According to Meta, the AI translation systems currently available are not yet able to serve the thousands of languages in existence. To provide real-time speech-to-speech translation and serve everyone, MT researchers worldwide will need to overcome three important challenges:
- Data scarcity: acquiring more training data in more languages
- Data leveraging: finding new ways to leverage data already available
- Modeling scalability: growing models to serve many more languages
MT systems typically rely on learning from large data sets to be able to provide high-quality translations. There are many languages around the world for which we do not have that kind of data. Developing systems outside of the handful of languages that dominate the web will therefore require finding new ways to acquire and use training examples from languages with sparse web presences.
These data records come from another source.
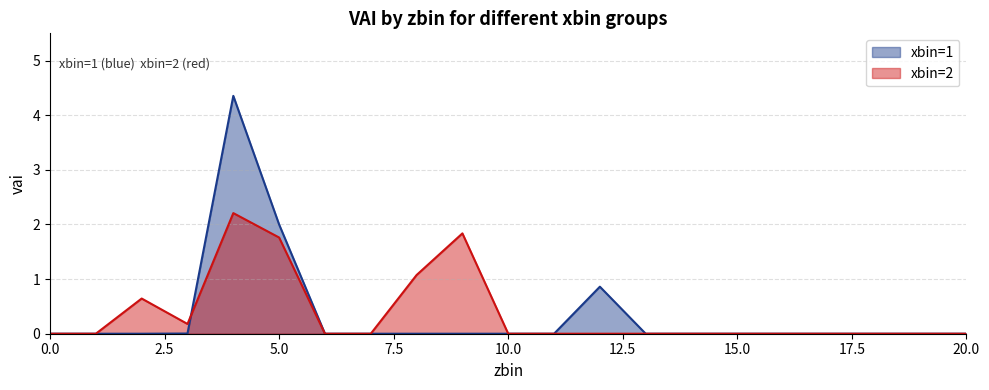

Does the chart have visible grid lines?

Yes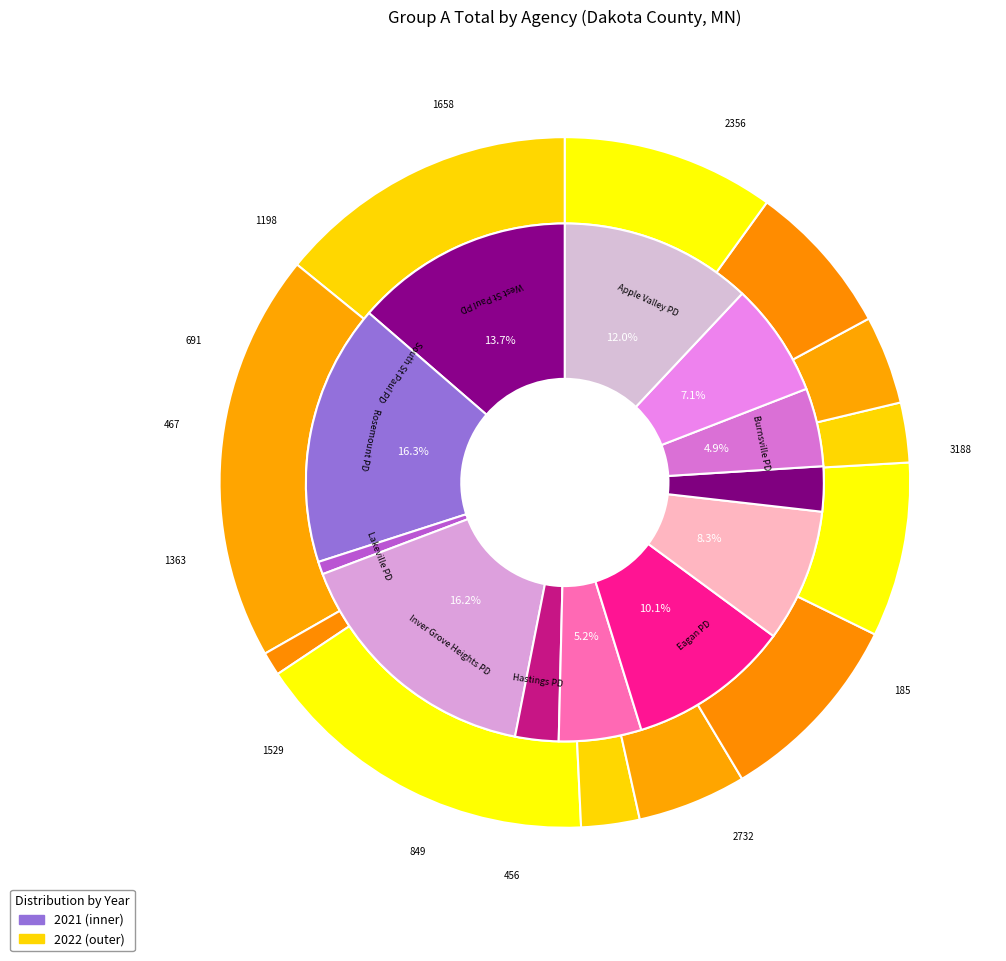

Which series has the widest spread of values?

values_2022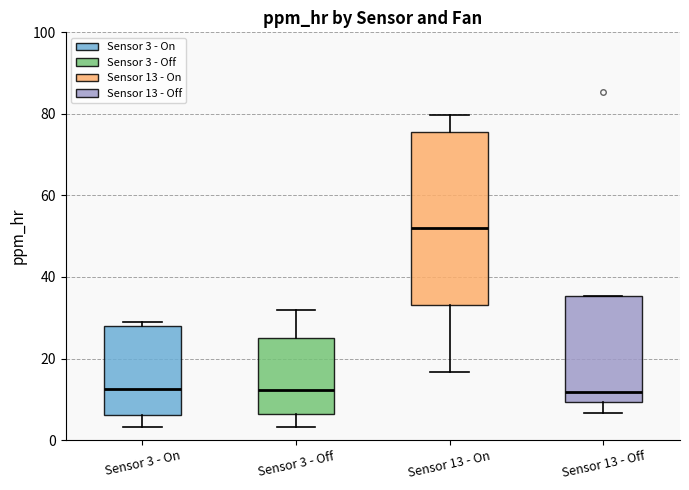

Where is the lower edge of the box for Sensor 3 - On on the y-axis? The values are not printed on the chart, so give them approximately, as read against the axis.

6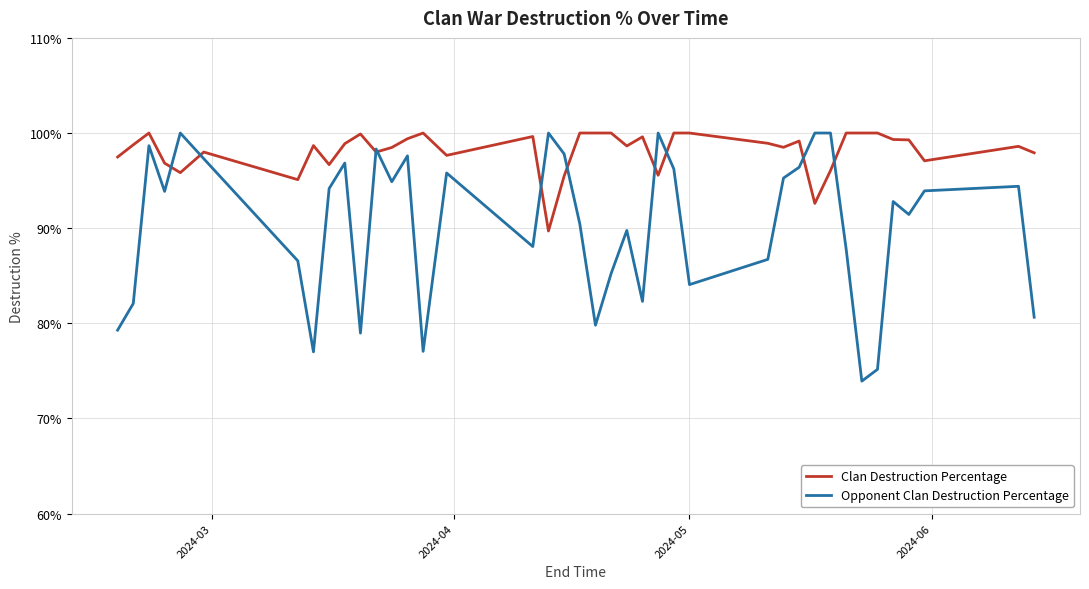

What is the average value of the Clan Destruction Percentage series?

98.1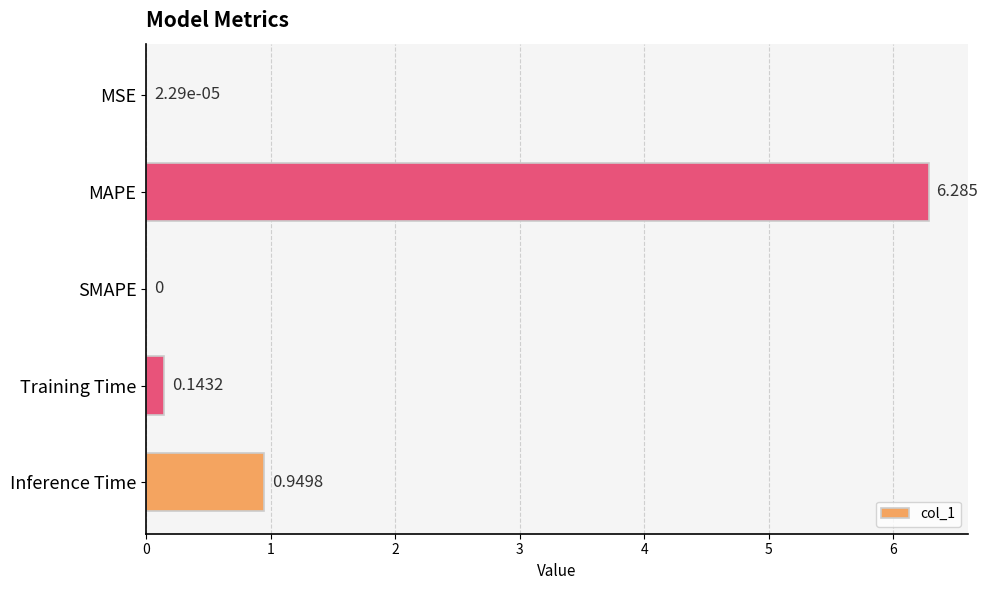

Which has a higher value, MAPE or MSE?

MAPE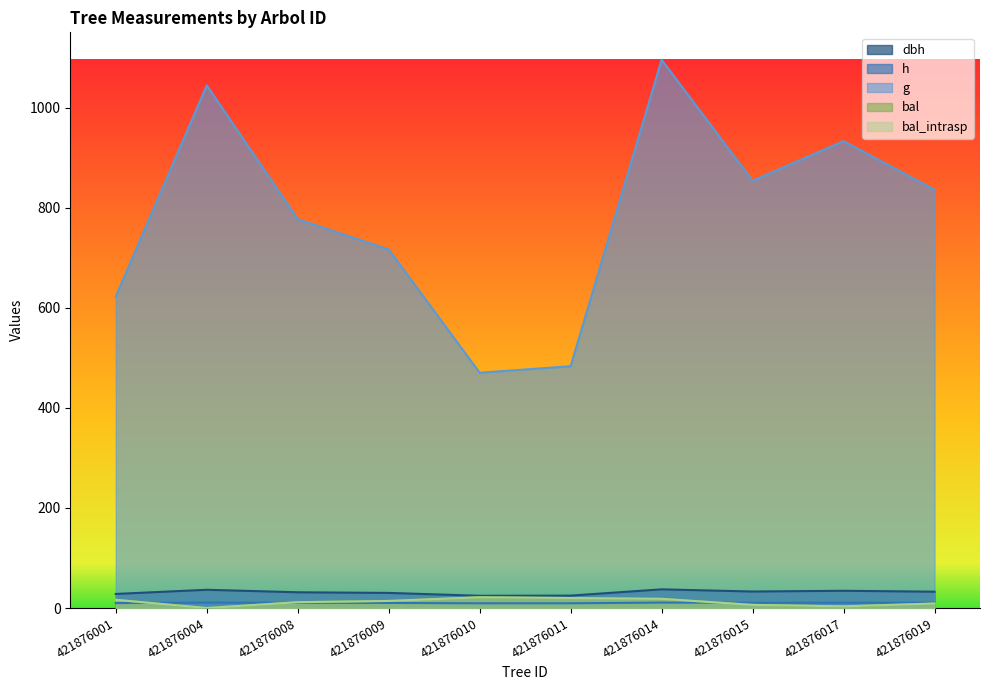

At how many categories does at least one series exceed 854?

3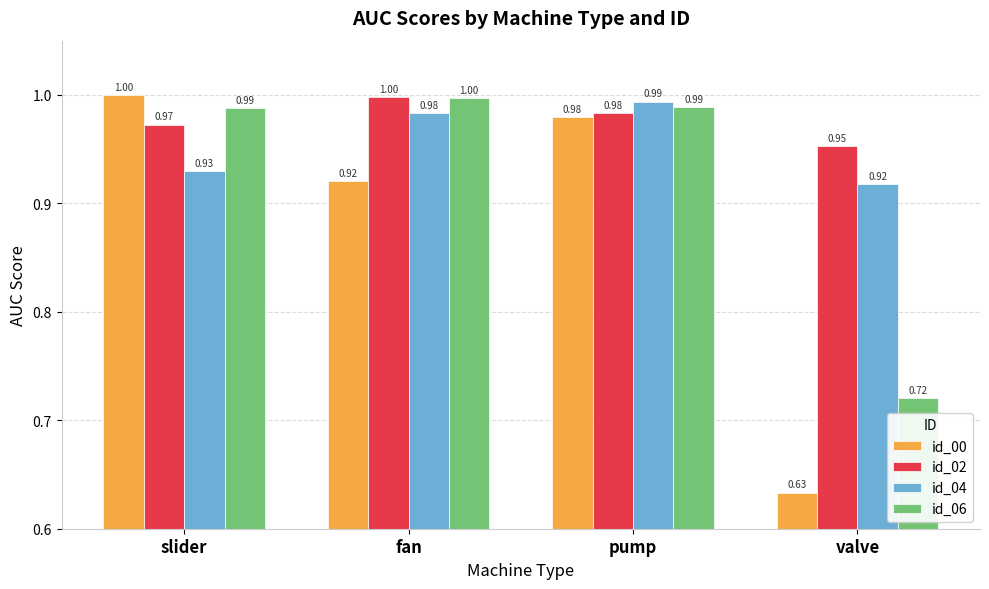

What is the difference between the maximum and minimum values in the id_04 series?

0.1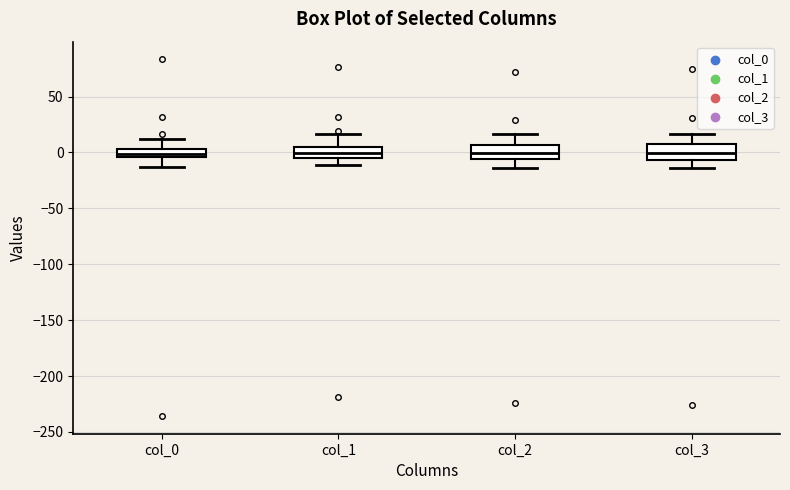

Where does the upper whisker of the box for col_0 end on the y-axis? The values are not printed on the chart, so give them approximately, as read against the axis.

10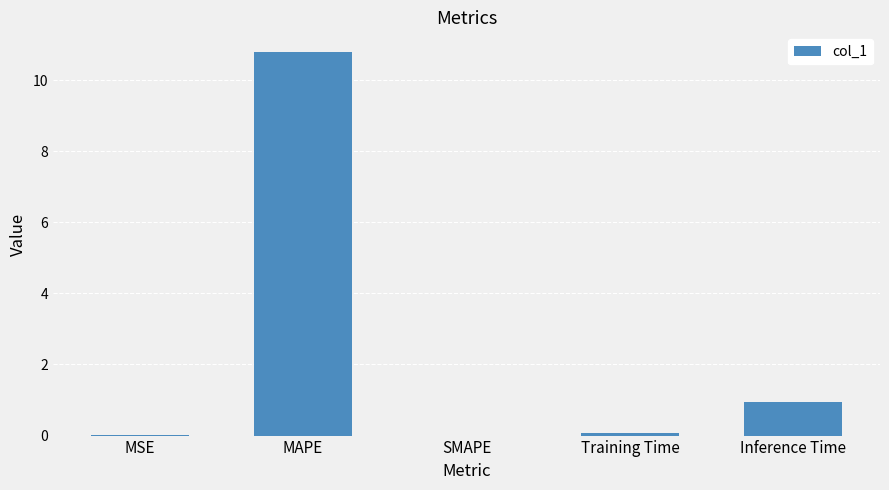

What is the maximum value shown in the chart?

10.8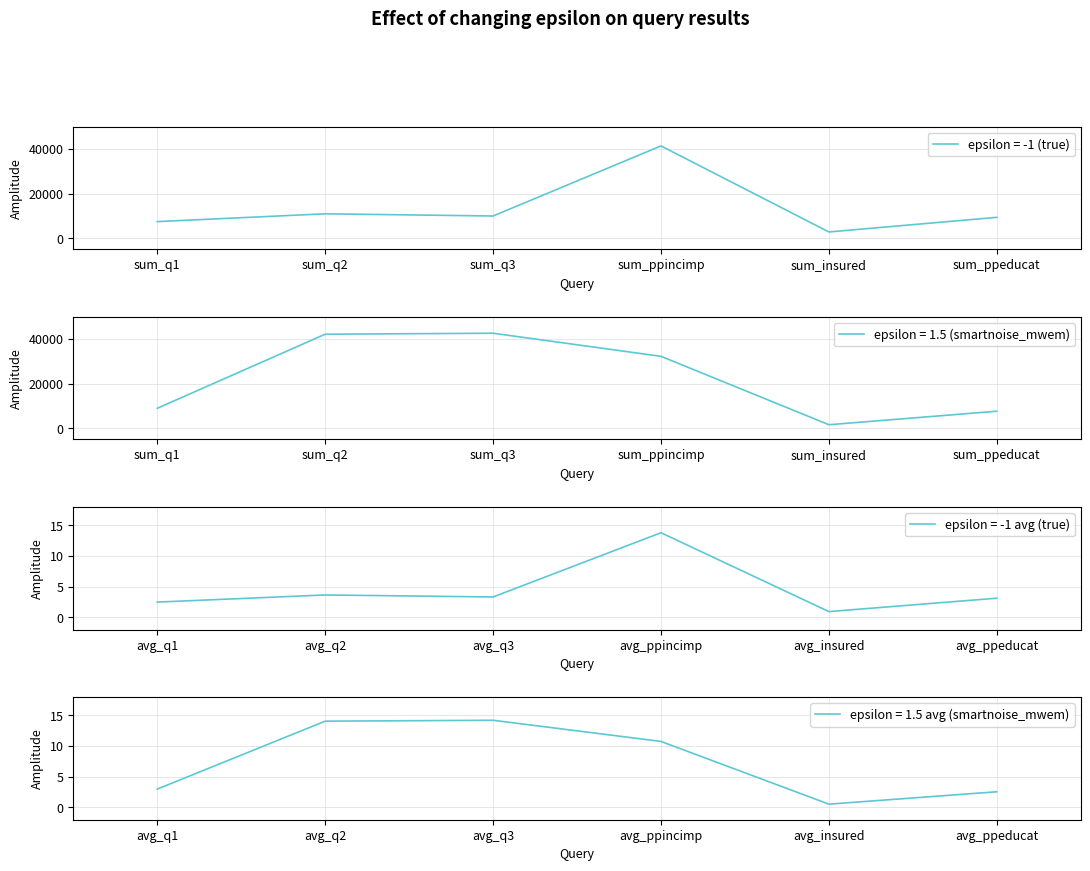

What is the approximate value of epsilon = 1.5 (smartnoise_mwem) at sum_insured, to the nearest 50?

1600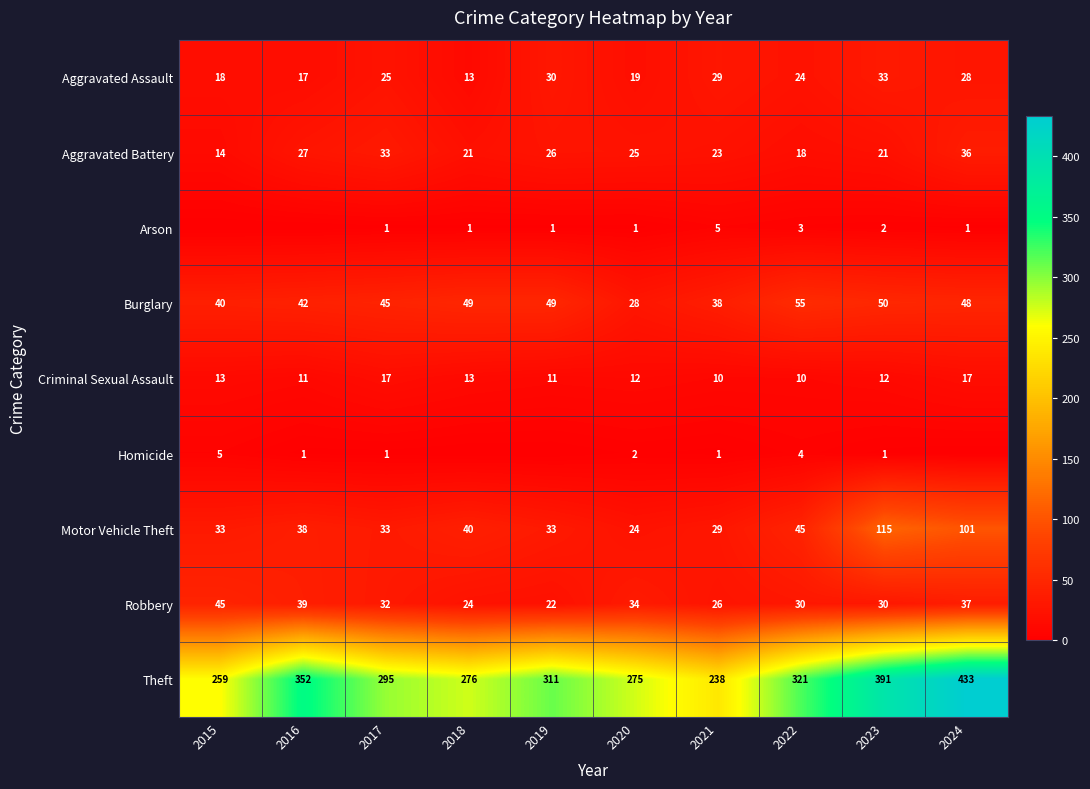

What is the total value across all series at 2015?

427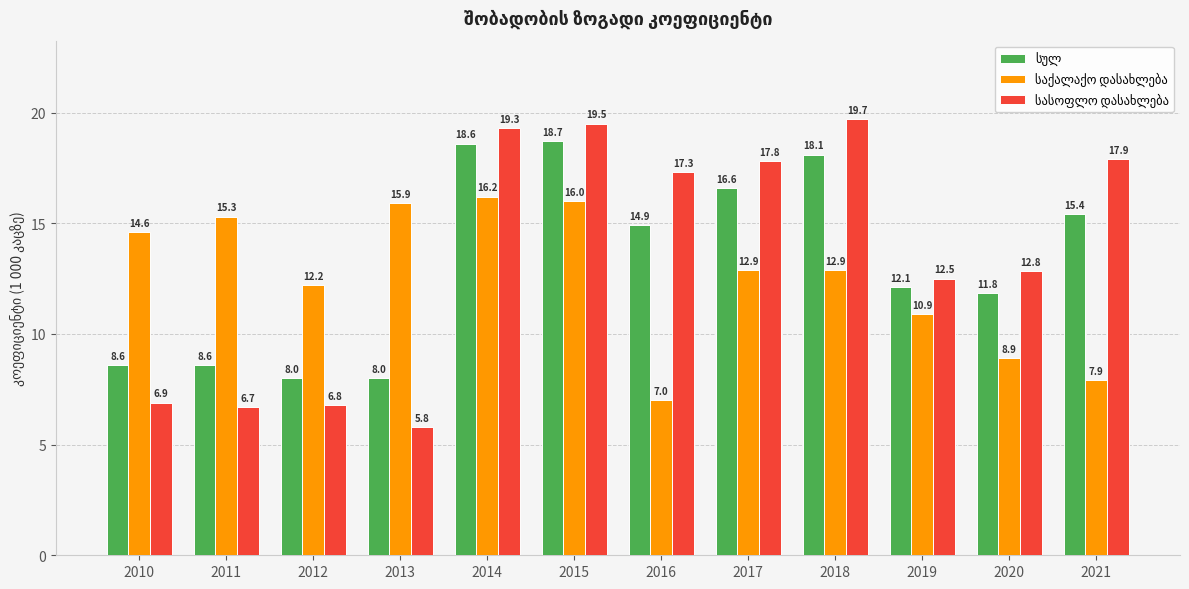

Which category has the lowest value across all series?

2013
For languages without a standard writing system that are primarily oral, the challenge is even greater because most speech MT systems use text as an intermediary step, translating text from one language to another and finally converting it back to speech in the second language. That is why Meta is developing speech-based approaches.
Additionally, most current MT systems are bilingual, meaning that there is a separate model for each language pair. It is Meta’s ambition to scale that to hundreds of languages simultaneously.
One of the biggest challenges with real-time speech-to-speech MT models is how to overcome latency – the lag that occurs while words are being converted. Even professional simultaneous interpreters lag several seconds behind the original speech. The German sentence, ” Ich möchte gerne in alle Sprachen übersetzen,” and its French equivalent, “J’aimerais traduire dans toutes les langues,” both mean, “I would like to translate in all languages.” But the translating from German to English is more challenging for a MT engine than it is from French to English because of the similar word order in the latter combination.
Finally, while scaling to more and more languages, Meta is also developing new ways of evaluating the work produced by MT models. With No Language Left Behind and Universal Speech Translator, Meta is aiming to make it possible for billions of people to communicate in the Metaverse in their native or preferred languages.